## Task list
1. Translate this sentence from the text on grief for highly sensitive people into French: "Grief, however, is not bound to any schedule."
2. Continue the text on grief for highly sensitive people, starting right after its last sentence.

## Provided text
· · ·
As a highly sensitive person (HSP) who works with HSP clients, I think it’s particularly important to acknowledge what role grief plays in our lives and find ways to manage its intensity so that we can eventually learn from it. Coping with overwhelming grief as a highly sensitive person is no easy task.
Over the years, I’ve noticed that I’m drawn to grief, seeing it as universal and, as such, something to befriend, understand, and become comfortable interacting with. Grief is never easy or simple, a lesson I learned young and driven home to me by the death of my father when I was fourteen. However, I have also learned many lessons from grief that make my life richer.
Table of Contents
What are Loss, Grief, and Mourning?
Let’s begin by sorting out the vocabulary of this area, since so many of us have been encouraged to not talk about loss, grief, and mourning. First off, a loss is any trigger to feelings of grief. It includes things that we commonly recognize, such as the death of a loved one, but it also includes things like the death of a pet, losing a job, changing or leaving school, getting divorced or separated, or the endings of other relationships. Any transitions where an ending brings up strong feelings can trigger feelings of loss.
Grief is your internal experience of loss. It encompasses all of the emotions, thoughts, physical sensations, and shifts in how we relate to other people and the world around us. It even encompasses our disrupted sense of time.
Mourning, on the other hand, is the externalized expression of grief, like funerals, wakes, and other rituals that grieving people observe. Mourning can be practiced individually or in a group setting. It includes practices that are highly personal, as well as cultural and religiously structured observances.
Mourning tends to be connected to certain time periods in the immediate wake of a loss or on anniversaries of the loss. Grief, however, is not bound to any schedule. In fact, most grief counselors and researchers think that grief stays with us for life, although the forms it takes evolve as we continue to grow.
· · ·
## Given entries
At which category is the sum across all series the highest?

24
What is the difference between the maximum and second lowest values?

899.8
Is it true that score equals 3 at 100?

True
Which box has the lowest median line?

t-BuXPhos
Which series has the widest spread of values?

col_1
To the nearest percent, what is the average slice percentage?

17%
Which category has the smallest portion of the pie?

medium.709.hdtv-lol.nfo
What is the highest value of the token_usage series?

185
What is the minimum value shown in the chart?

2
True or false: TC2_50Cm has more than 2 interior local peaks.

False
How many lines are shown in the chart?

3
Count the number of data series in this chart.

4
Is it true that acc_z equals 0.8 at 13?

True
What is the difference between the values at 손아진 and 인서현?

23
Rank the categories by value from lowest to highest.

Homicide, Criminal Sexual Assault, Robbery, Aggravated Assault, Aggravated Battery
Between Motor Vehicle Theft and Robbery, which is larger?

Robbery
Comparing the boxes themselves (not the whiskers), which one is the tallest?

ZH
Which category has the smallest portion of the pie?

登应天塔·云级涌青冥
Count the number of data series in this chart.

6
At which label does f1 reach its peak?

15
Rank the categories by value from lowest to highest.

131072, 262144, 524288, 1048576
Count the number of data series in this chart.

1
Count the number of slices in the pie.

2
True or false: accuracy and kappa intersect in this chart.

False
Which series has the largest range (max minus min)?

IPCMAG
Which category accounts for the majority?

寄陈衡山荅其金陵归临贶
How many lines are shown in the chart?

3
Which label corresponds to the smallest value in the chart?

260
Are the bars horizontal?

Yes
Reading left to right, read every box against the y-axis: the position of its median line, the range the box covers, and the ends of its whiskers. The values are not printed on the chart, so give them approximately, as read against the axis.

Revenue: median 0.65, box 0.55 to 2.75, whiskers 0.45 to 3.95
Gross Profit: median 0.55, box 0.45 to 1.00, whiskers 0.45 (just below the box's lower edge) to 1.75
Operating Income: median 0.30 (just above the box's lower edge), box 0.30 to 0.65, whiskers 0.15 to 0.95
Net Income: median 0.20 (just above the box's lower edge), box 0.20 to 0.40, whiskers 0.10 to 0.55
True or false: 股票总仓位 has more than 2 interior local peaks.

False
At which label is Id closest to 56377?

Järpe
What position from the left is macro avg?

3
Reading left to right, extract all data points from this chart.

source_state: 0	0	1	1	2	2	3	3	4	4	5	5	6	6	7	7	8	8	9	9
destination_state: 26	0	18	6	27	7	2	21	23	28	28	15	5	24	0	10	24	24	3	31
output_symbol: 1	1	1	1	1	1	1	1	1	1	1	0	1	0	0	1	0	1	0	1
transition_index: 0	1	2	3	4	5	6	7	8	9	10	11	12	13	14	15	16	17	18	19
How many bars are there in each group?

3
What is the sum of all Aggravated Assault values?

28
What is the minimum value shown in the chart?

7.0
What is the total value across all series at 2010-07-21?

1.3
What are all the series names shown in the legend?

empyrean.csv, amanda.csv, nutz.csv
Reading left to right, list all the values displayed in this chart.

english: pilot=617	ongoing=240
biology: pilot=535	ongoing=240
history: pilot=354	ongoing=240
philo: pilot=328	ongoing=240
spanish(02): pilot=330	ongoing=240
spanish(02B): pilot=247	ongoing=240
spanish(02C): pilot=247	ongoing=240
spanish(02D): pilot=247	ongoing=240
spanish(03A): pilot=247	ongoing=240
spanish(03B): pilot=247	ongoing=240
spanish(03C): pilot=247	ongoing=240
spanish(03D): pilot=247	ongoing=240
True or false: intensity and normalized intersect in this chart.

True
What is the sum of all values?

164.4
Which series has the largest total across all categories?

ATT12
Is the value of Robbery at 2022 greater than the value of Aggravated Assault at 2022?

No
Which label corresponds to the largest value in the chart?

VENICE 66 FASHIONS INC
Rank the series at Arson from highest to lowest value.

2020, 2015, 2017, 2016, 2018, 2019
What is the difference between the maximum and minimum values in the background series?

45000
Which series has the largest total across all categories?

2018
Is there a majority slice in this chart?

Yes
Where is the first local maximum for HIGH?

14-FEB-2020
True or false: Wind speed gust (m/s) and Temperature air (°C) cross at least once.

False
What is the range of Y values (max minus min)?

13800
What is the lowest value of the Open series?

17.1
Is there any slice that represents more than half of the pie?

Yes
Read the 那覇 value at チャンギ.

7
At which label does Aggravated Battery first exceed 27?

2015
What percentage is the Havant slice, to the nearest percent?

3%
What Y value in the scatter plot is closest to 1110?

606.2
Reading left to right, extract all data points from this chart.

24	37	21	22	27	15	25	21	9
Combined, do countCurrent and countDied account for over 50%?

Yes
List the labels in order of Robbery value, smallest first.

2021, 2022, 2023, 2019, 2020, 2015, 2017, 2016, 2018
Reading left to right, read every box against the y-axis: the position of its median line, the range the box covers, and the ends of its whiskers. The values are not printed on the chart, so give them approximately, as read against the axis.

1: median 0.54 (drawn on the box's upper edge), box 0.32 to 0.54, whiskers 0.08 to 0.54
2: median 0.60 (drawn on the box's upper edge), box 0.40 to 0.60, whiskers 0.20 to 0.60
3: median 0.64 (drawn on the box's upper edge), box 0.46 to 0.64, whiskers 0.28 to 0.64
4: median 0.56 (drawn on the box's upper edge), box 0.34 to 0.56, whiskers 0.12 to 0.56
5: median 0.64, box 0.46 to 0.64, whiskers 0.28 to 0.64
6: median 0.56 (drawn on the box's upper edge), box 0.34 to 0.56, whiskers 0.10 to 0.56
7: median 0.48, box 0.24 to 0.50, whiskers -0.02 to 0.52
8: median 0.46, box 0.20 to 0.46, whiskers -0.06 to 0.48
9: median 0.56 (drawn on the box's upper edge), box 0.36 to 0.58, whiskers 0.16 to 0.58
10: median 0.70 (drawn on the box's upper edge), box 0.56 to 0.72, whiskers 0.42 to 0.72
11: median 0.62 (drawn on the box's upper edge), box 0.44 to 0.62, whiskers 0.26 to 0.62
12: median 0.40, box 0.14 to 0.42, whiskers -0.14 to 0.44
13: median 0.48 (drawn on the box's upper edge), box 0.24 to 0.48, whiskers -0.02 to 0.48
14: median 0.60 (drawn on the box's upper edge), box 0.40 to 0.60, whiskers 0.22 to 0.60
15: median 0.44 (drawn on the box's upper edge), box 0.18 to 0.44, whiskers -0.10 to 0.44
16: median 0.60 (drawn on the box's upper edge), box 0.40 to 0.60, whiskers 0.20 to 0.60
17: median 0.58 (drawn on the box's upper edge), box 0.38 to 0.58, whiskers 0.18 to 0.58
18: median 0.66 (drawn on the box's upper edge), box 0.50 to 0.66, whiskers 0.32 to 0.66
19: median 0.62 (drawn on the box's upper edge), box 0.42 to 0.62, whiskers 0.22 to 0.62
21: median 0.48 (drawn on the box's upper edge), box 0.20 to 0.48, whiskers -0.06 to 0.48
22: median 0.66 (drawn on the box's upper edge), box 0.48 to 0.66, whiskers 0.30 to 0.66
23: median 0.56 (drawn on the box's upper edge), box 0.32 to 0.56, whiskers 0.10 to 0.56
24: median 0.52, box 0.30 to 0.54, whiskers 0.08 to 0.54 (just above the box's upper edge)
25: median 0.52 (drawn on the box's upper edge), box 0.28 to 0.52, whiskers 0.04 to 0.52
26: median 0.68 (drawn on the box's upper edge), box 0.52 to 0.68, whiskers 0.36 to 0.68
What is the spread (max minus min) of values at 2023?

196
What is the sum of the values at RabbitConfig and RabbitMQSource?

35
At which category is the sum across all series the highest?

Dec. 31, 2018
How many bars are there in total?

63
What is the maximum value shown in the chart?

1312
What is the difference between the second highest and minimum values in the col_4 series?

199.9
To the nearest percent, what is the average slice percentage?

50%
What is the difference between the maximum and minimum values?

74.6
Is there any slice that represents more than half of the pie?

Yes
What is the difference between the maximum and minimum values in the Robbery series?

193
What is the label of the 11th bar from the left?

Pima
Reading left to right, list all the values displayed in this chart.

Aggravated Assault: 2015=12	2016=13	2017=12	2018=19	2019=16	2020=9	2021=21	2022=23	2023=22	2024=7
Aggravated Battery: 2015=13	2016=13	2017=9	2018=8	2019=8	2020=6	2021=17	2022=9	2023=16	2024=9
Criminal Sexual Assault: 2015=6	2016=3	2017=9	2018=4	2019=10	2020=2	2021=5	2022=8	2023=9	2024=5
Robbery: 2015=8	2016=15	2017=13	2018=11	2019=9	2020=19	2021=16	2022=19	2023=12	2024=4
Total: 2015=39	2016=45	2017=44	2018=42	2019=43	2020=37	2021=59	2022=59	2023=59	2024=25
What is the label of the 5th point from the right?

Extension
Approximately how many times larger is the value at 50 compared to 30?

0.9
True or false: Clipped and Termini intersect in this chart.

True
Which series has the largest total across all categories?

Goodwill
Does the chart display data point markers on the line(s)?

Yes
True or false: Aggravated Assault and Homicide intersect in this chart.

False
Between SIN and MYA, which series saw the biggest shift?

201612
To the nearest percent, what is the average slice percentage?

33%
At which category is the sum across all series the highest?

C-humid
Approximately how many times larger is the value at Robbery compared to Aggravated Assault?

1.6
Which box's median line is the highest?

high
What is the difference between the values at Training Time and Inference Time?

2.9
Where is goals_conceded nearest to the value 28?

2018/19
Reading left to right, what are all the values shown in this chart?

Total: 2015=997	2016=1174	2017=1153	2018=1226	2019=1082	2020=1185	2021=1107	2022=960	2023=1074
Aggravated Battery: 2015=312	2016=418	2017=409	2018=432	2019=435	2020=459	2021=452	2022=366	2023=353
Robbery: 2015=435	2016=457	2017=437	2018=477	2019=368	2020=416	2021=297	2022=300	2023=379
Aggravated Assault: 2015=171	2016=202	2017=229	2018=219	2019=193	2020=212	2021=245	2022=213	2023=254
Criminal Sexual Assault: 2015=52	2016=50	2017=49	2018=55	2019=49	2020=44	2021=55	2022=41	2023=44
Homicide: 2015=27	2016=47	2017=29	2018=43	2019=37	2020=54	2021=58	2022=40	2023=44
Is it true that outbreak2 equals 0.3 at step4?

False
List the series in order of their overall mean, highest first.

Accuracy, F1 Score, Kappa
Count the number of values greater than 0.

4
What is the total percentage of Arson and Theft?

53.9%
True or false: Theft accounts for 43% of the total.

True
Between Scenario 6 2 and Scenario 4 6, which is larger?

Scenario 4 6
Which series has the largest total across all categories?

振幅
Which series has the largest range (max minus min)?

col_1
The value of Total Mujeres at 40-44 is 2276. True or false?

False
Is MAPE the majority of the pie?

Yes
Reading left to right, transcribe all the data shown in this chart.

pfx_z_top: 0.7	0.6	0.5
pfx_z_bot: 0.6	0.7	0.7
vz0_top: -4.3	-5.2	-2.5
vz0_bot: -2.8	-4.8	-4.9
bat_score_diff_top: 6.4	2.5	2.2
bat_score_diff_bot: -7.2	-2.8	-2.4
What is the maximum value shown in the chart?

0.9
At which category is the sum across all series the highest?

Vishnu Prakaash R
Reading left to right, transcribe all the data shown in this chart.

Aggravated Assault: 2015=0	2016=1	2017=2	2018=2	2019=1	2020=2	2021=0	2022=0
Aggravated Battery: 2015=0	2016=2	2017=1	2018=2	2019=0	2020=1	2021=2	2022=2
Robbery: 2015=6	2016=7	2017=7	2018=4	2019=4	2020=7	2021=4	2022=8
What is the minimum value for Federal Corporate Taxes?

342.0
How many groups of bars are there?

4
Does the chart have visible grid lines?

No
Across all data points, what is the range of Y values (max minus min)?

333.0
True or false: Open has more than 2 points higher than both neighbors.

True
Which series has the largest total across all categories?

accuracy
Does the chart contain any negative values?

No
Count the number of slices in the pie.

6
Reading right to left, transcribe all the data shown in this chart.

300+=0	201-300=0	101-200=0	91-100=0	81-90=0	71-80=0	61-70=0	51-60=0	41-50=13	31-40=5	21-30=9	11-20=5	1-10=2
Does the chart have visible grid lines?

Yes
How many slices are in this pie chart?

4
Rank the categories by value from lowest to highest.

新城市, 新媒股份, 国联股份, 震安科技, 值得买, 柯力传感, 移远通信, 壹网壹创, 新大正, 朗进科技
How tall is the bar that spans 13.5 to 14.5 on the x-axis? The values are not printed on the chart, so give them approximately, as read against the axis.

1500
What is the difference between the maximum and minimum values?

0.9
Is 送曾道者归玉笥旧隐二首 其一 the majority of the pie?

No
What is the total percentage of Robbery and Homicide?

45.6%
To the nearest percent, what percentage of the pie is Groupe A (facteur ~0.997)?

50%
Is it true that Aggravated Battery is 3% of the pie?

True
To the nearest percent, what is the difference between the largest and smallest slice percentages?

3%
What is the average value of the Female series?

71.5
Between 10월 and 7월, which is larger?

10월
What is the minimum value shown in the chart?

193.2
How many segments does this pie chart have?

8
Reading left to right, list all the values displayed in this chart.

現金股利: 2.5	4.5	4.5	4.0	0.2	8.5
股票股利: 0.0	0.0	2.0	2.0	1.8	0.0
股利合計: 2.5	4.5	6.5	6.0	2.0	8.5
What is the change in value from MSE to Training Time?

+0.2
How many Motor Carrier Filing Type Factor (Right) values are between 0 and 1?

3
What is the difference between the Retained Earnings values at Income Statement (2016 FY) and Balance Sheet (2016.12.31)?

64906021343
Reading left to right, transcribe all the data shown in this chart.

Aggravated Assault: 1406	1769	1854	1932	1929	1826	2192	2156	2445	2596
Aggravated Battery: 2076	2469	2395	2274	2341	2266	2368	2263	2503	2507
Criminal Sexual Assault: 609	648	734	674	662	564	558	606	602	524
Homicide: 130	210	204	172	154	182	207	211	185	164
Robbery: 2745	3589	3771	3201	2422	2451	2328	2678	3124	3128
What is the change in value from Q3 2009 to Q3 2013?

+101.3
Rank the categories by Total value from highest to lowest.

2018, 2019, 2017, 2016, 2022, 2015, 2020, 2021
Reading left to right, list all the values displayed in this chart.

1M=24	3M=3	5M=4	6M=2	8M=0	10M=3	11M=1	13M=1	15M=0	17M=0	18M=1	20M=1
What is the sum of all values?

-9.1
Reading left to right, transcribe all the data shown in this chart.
· · ·
## Answers to the exercise
1. Le chagrin, cependant, n'obéit à aucun calendrier.

2.
While many of the losses described above are widely recognized as sources of grief, other losses that are not as widely acknowledged: pregnancy losses, being incarcerated or having a loved one be incarcerated, death of someone with whom we had a fractured relationship, ending of a business, and countless other that are not validated or publicly mourned. This so-called hidden or disenfranchised grief can be particularly difficult to manage, so I’ve created a resource you can download to help specifically with grieving these losses.
The Challenges of the Stages of Grief Model
You might be familiar with the stages of grief model, which posits that grieving people go through denial, anger, bargaining, depression, and acceptance. There is a tremendous amount that has been written for and against this model, much of it the kind of academic bickering that is not helpful to people who are grieving.
I think it is helpful to know that this model is just one theory of how people move through grief. It came into existence at a time where people barely acknowledged grief beyond the mourning phase. As such, it was transformative in getting people to recognize and talk about some of the common ways that people experience grief. It also gave hope to people in the early period after a loss that they would not continue to feel as much intense emotion, but would eventually move toward acceptance, or learning to live with loss.
The stages model was never intended to be taken too literally, as if one stage fully resolves before another starts, each happening in a perfect line. The reality of grief for most people is that grief is a mixture of emotions, likely including all five of these and many, many more. Much of the time, people are feeling multiple emotions; sometimes, we may be so numb that it’s hard to identify our underlying emotional state. This is particularly true when, as HSPs, we feel overwhelmed and overstimulated by the grief experience.
Please do not let anyone tell you that you are grieving wrong because your grief doesn’t look like this stage model. And don’t do that to yourself, either. Whatever you experience, your expression and process of grief is right for you and the uniqueness of your loss.
“We Grieve How We Live”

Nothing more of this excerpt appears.